Krause recorded this area in Northern California before and after logging took place. The spectrogram of the recordings show the differences visually. The spectrogram of the "before" recording is on the right.
The Arctic in Alaska and the Northwest Territories of Canada are the most pristine sounds he has collected, as there are so few people around.
He has examples from Borneo, Zimbabwe and the Amazon, which were crowded with sound when he recorded them. But political change, climate change and the impact of humans on the landscape have all contributed to their loss. In his book The Great Animal Orchestra, Krause uses the evidence of 'biophany' degradation to demonstrate how even healthy-looking ecosystems can sound damaged. Krause argues that in a pristine place, animals, insects, birds and reptiles have each found a niche - their own frequency in which they can communicate to each other and be heard above everything else. "It's taken quite a while for all those critters to figure out where their voices should be," he says. By creating a spectrogram - a graph of the soundscape created by plotting time against frequency - he's able to see the patterns that natural sound forms. "When it looks very structured and you can see the discrimination between those voices, you know it's healthy habitat." A spectrogram can also instantly show if certain frequencies are missing.
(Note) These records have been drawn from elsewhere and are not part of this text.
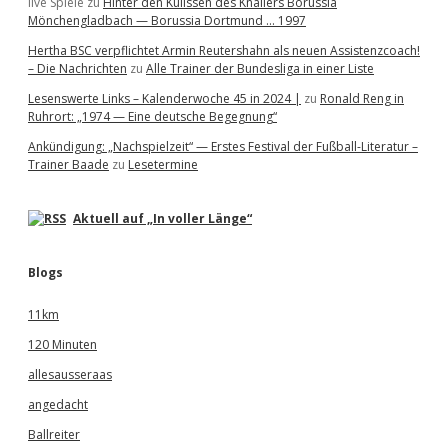
live Spiele
zu
Hinter den Kulissen des Knallers Borussia
Mönchengladbach — Borussia Dortmund … 1997
Hertha BSC verpflichtet Armin Reutershahn als neuen Assistenzcoach!
– Die Nachrichten
zu
Alle Trainer der Bundesliga in einer Liste
Lesenswerte Links – Kalenderwoche 45 in 2024 |
zu
Ronald Reng in
Ruhrort: „1974 — Eine deutsche Begegnung“
Ankündigung: „Nachspielzeit“ — Erstes Festival der Fußball-Literatur –
Trainer Baade
zu
Lesetermine
Aktuell auf „In voller Länge“
Blogs
11km
120 Minuten
allesausseraas
angedacht
Ballreiter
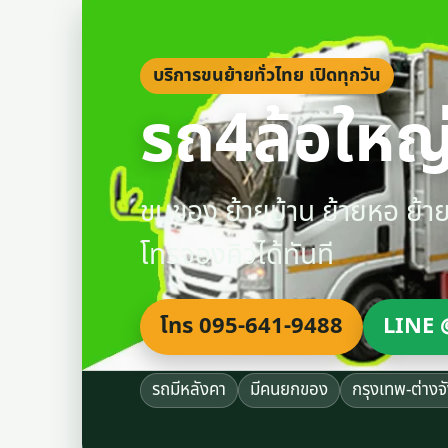
บริการขนย้ายทั่วไทย เปิดทุกวัน
รถ4ล้อใหญ่
ขนของ ย้ายบ้าน ย้ายหอ ย้
โทรจองคิวได้ทันที
โทร 095-641-9488
LINE 
รถมีหลังคา
มีคนยกของ
กรุงเทพ-ต่างจ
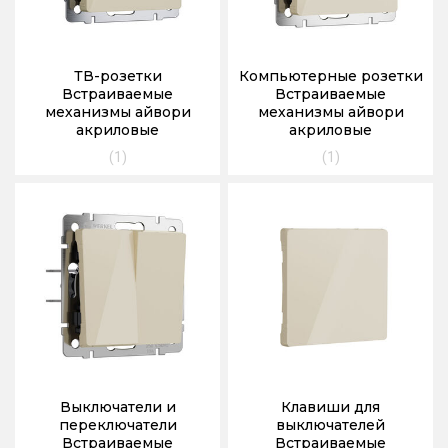
ТВ-розетки
Компьютерные розетки
Встраиваемые
Встраиваемые
механизмы айвори
механизмы айвори
акриловые
акриловые
(1)
(1)
Выключатели и
Клавиши для
переключатели
выключателей
Встраиваемые
Встраиваемые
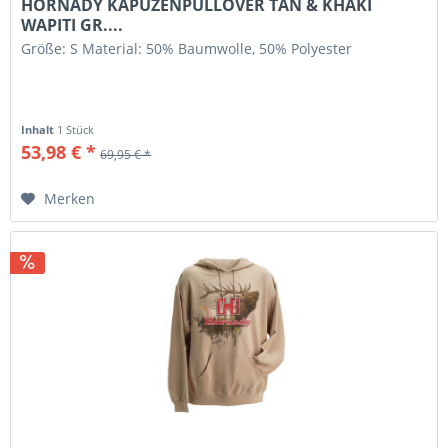
HORNADY KAPUZENPULLOVER TAN & KHAKI
WAPITI GR....
Größe: S Material: 50% Baumwolle, 50% Polyester
Inhalt
1 Stück
53,98 € *
69,95 € *
Merken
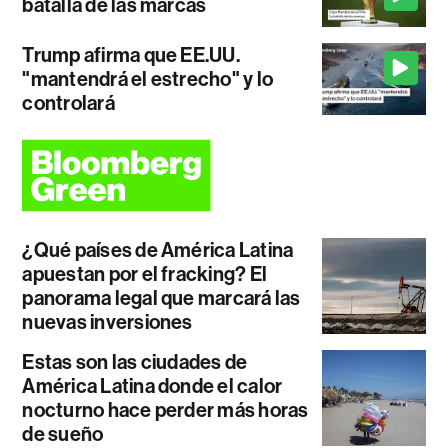
batalla de las marcas
Trump afirma que EE.UU.
"mantendrá el estrecho" y lo
controlará
¿Qué países de América Latina
apuestan por el fracking? El
panorama legal que marcará las
nuevas inversiones
Estas son las ciudades de
América Latina donde el calor
nocturno hace perder más horas
de sueño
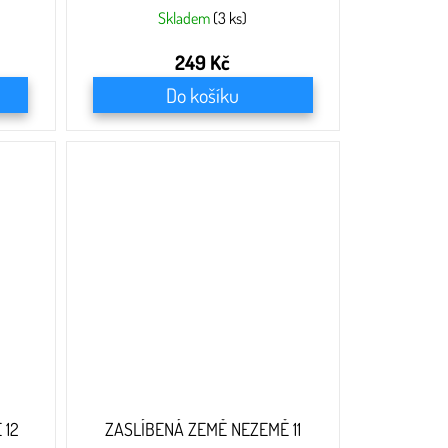
Skladem
(3 ks)
249 Kč
Do košíku
 12
ZASLÍBENÁ ZEMĚ NEZEMĚ 11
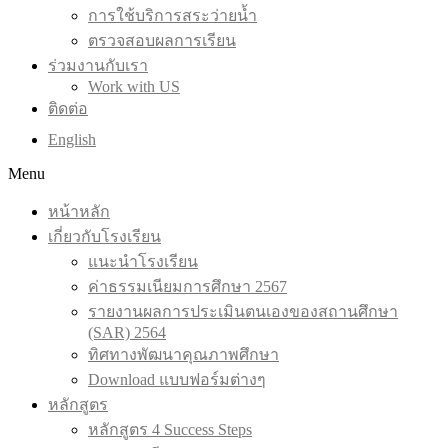
การใช้บริการสระว่ายน้ำ
ตรวจสอบผลการเรียน
ร่วมงานกับเรา
Work with US
ติดต่อ
English
Menu
หน้าหลัก
เกี่ยวกับโรงเรียน
แนะนำโรงเรียน
ค่าธรรมเนียมการศึกษา 2567
รายงานผลการประเมินตนเองของสถานศึกษา
(SAR) 2564
ทิศทางพัฒนาคุณภาพศึกษา
Download แบบฟอร์มต่างๆ
หลักสูตร
หลักสูตร 4 Success Steps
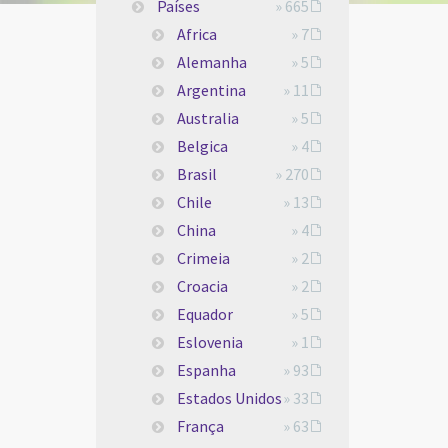
Países
» 665
Africa
» 7
Alemanha
» 5
Argentina
» 11
Australia
» 5
Belgica
» 4
Brasil
» 270
Chile
» 13
China
» 4
Crimeia
» 2
Croacia
» 2
Equador
» 5
Eslovenia
» 1
Espanha
» 93
Estados Unidos
» 33
França
» 63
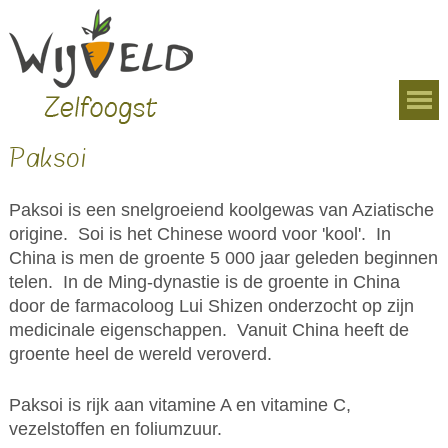
Overslaan en naar de algemene inhoud gaan
U bent hier
Paksoi
Paksoi is een snelgroeiend koolgewas van Aziatische
origine. Soi is het Chinese woord voor 'kool'. In
China is men de groente 5 000 jaar geleden beginnen
telen. In de Ming-dynastie is de groente in China
door de farmacoloog Lui Shizen onderzocht op zijn
medicinale eigenschappen. Vanuit China heeft de
groente heel de wereld veroverd.
Paksoi is rijk aan vitamine A en vitamine C,
vezelstoffen en foliumzuur.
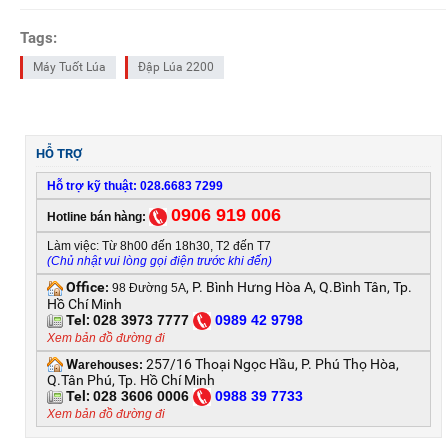
Tags:
Máy Tuốt Lúa
Đập Lúa 2200
HỖ TRỢ
Hỗ trợ kỹ thuật: 028.6683 7299
0906 919 006
Hotline bán hàng:
Làm việc: Từ 8h00 đến 18h30, T2 đến T7
(Chủ nhật vui lòng gọi điện trước khi đến)
Office
, P. Bình Hưng Hòa A, Q.Bình Tân, Tp.
:
98 Đường 5A
Hồ Chí Minh
Tel:
028 3973 7777
0
989 42 9798
Xem bản đồ đường đi
W
257/16 Thoại Ngọc Hầu, P. Phú Thọ Hòa,
arehouses:
Q.Tân Phú, Tp. Hồ Chí Minh
Tel:
028 3606 0006
0
988 39 7733
Xem bản đồ đường đi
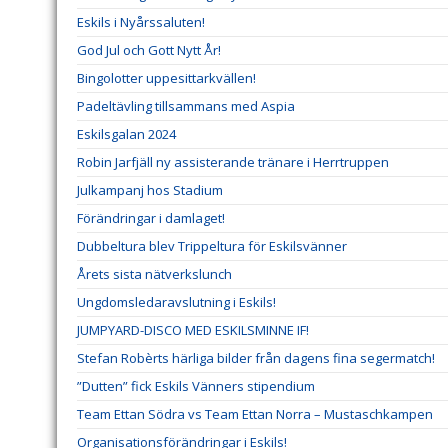
Eskils i Nyårssaluten!
God Jul och Gott Nytt År!
Bingolotter uppesittarkvällen!
Padeltävling tillsammans med Aspia
Eskilsgalan 2024
Robin Jarfjäll ny assisterande tränare i Herrtruppen
Julkampanj hos Stadium
Förändringar i damlaget!
Dubbeltura blev Trippeltura för Eskilsvänner
Årets sista nätverkslunch
Ungdomsledaravslutning i Eskils!
JUMPYARD-DISCO MED ESKILSMINNE IF!
Stefan Robèrts härliga bilder från dagens fina segermatch!
”Dutten” fick Eskils Vänners stipendium
Team Ettan Södra vs Team Ettan Norra – Mustaschkampen
Organisationsförändringar i Eskils!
Krause pioneered the Moog synthesiser in the 1960s
In 1988 Krause recorded a soundscape in part of northern California before a new style of logging began. When he returned a year later, the scene looked healthy, but many of the ecosystem's sounds had gone. 'Karaoke orchestra' Krause also links the languages humans developed to the sounds of the wild. "Animals taught us to dance and sing because we were mimics - we were always mimics," he says. "When we heard the biophany, the sound of living organisms in a given habitat, we imitated those sounds and their structure. "We used the sounds of the forest, or the desert, or wherever it was we happened to live as a natural karaoke orchestra with which we performed. In other words we used it as a backup band." His collection mostly includes the sounds of whole landscapes, not individuals, on land and beneath the sea. To record sea and river sounds, he uses an underwater microphone called a hydrophonee. He recorded a shrimp, which makes the loudest sound on the planet for its size, and a sea anemone which isn't as quiet as it looks. For Krause, listening to the environment provides a much-needed perspective. "We're not listeners, we are lookers," he says. "We understand our world through what we see in Western culture, we are not guided much by what we hear." That's too bad. As Krause's work shows, there is so much to hear, if we'd only just listen.